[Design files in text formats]
══════════════════════════════

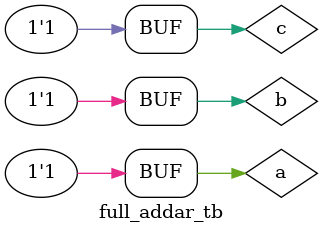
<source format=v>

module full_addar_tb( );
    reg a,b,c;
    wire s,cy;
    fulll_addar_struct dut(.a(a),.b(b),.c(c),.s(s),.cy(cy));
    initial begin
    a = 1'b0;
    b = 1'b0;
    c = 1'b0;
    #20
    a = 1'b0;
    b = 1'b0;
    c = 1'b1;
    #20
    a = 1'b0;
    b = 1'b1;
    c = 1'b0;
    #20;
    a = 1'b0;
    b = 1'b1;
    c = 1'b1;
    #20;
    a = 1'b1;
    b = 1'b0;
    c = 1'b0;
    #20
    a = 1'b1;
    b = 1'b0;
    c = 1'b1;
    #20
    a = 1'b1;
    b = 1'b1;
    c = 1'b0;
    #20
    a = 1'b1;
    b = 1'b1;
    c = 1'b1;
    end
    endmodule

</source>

══════════════════════════════

# Task instructions:
Transcribe each entry precisely as given, leaving the pictures out.

# Finished exercise:
<source format=v>

module full_addar_tb( );
    reg a,b,c;
    wire s,cy;
    fulll_addar_struct dut(.a(a),.b(b),.c(c),.s(s),.cy(cy));
    initial begin
    a = 1'b0;
    b = 1'b0;
    c = 1'b0;
    #20
    a = 1'b0;
    b = 1'b0;
    c = 1'b1;
    #20
    a = 1'b0;
    b = 1'b1;
    c = 1'b0;
    #20;
    a = 1'b0;
    b = 1'b1;
    c = 1'b1;
    #20;
    a = 1'b1;
    b = 1'b0;
    c = 1'b0;
    #20
    a = 1'b1;
    b = 1'b0;
    c = 1'b1;
    #20
    a = 1'b1;
    b = 1'b1;
    c = 1'b0;
    #20
    a = 1'b1;
    b = 1'b1;
    c = 1'b1;
    end
    endmodule

</source>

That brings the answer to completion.